**TRECHO DO DOCUMENTO**

|---|

Desde então, os professores têm enfrentado a polícia em manifestações em várias regiões e cidades (Cerro de Pasco, Puno, Cusco, Huancayo, Piura, Iquitos, Arequipa, entre outras) e, especialmente em Lima, a capital do país.

Em Lima, os professores protestaram em frente ao Congresso Nacional e, em vários locais (juntamente com os camponeses e operários e mineiros), fecharam a Carretera Panamericana, principal rodovia do Peru que liga Lima ao norte e ao sul do país.

Em Huancayo, os professores tomaram a sede do Ministério da Educação exigindo que seja criado um projeto de lei para discutir a carreira do magistério e que o mesmo tenha a participação dos professores ligados ao Sutep.

|---|

**Entradas de um conjunto de dados**
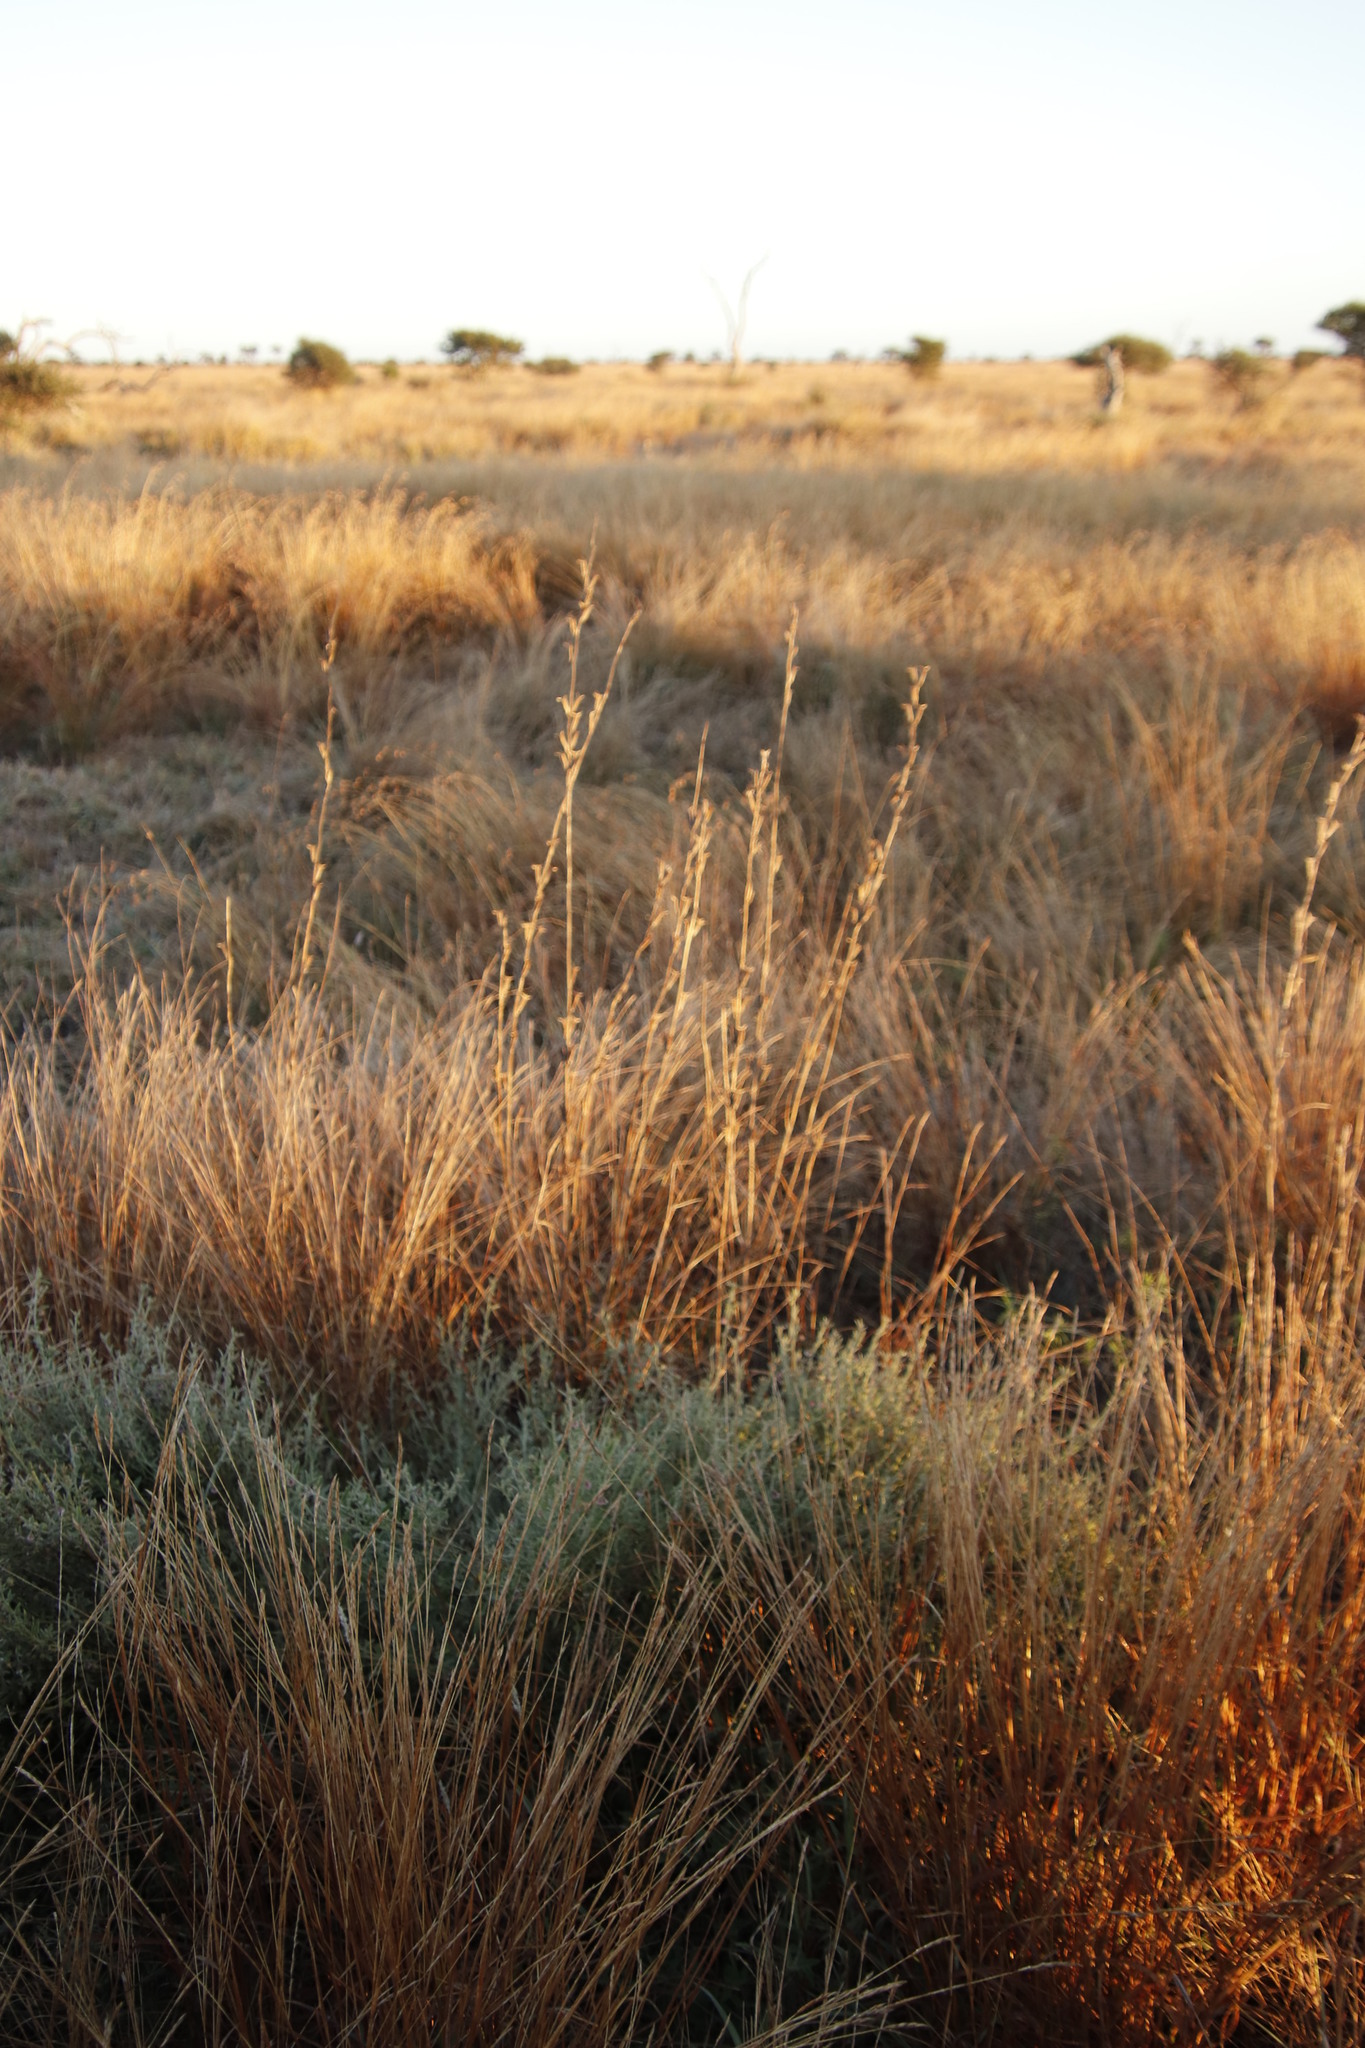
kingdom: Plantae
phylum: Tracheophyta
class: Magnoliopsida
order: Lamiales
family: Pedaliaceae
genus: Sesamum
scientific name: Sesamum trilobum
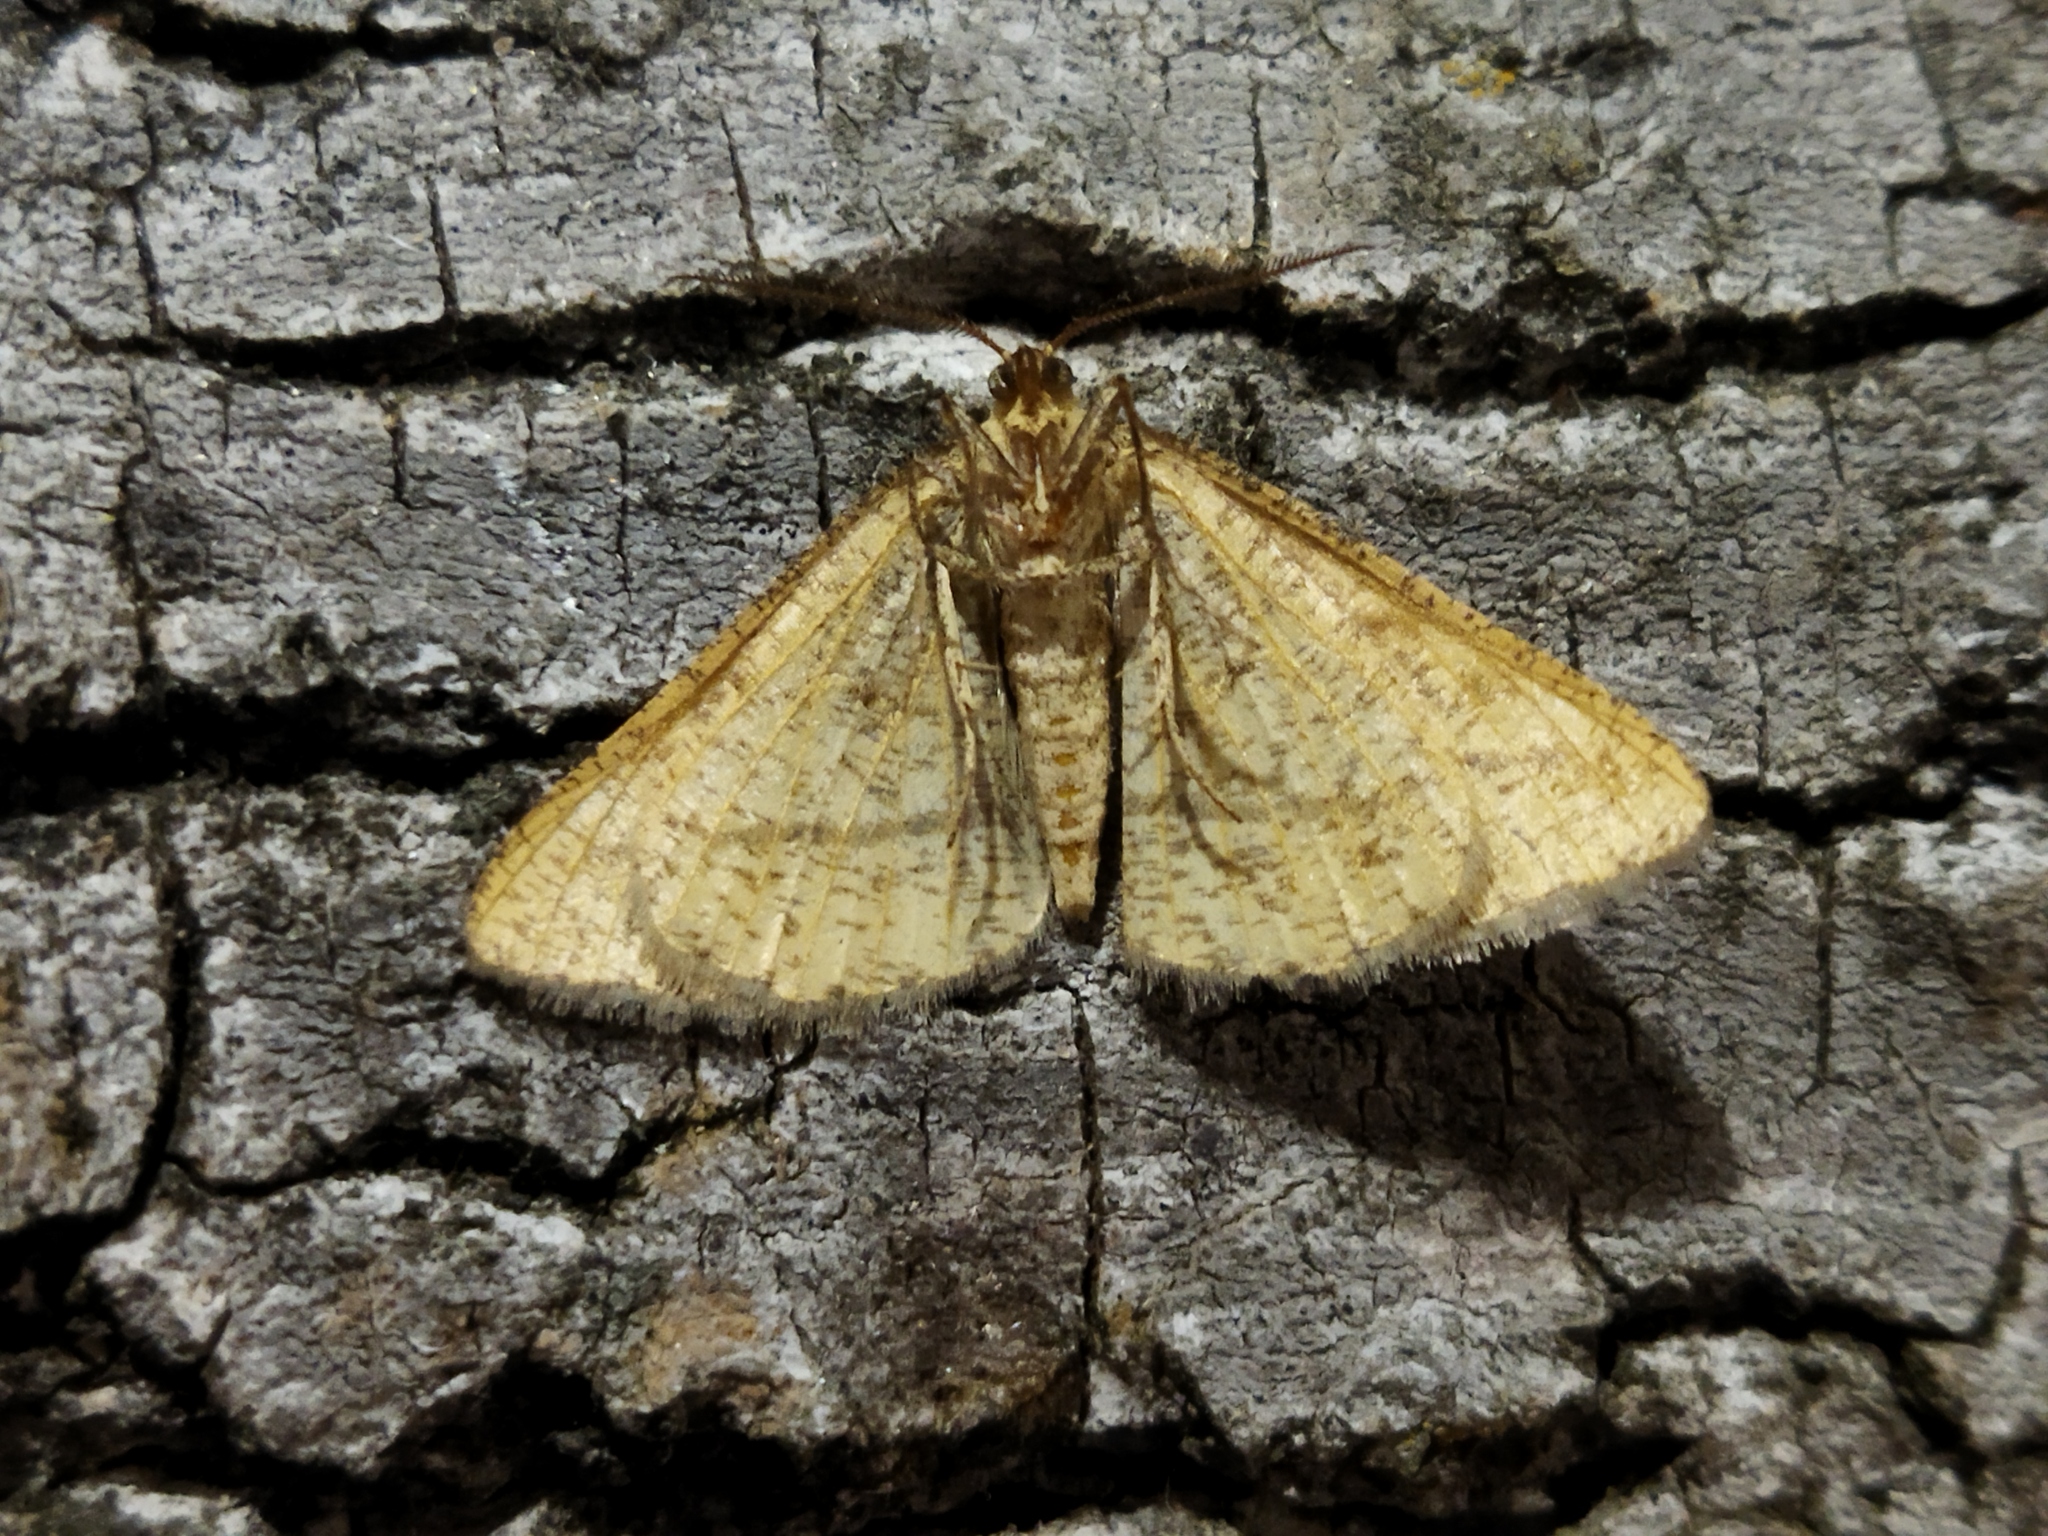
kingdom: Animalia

|---|

**TAREFAS DO EXERCÍCIO**
• 1. Segundo o trecho sobre os protestos dos professores no Peru, com que objetivo os professores tomaram a sede do Ministério da Educação em Huancayo? Responda em uma a três frases.
• 2. Repita o trecho sobre os protestos dos professores no Peru, começando em "Desde então, os" e seguindo até "capital do país.".
• 3. Retome o texto sobre os protestos dos professores no Peru e continue-o a partir da última frase apresentada.

**RESPOSTAS ÀS TAREFAS**
• 1. Os professores tomaram a sede para exigir a criação de um projeto de lei que discuta a carreira do magistério. Também exigiram que esse projeto tenha a participação dos professores ligados ao Sutep.

• 2.
Desde então, os professores têm enfrentado a polícia em manifestações em várias regiões e cidades (Cerro de Pasco, Puno, Cusco, Huancayo, Piura, Iquitos, Arequipa, entre outras) e, especialmente em Lima, a capital do país.

• 3.
Também a CGT (Central Geral dos Trabalhadores), principal central sindical operária do país, convocou uma greve geral dos trabalhadores em nome de uma maior distribuição de renda no país. Na cidade andina de Ayacucho, os camponeses se uniram à greve geral. Desde o início do mês, os camponeses ayacuchanos protestam por melhores condições de crédito à agricultura campesina e chegaram a manter preso por cinco horas o governador da província de Huanto.

Em Lima, pelo menos sete mil pessoas se concentraram no centro histórico da capital, vigiados de perto pela polícia. Em Machu Pichu, uma das novas "sete maravilhas modernas do mundo", as rodovias de acesso ao santuário incaico foram bloqueadas e milhares de turistas chegaram a ficar isolados nas montanhas por falta de transportes. Em Cuzco, os turistas foram obrigados a deixar a cidade em bicicletas e carroças devido à paralisação do transporte ferroviário.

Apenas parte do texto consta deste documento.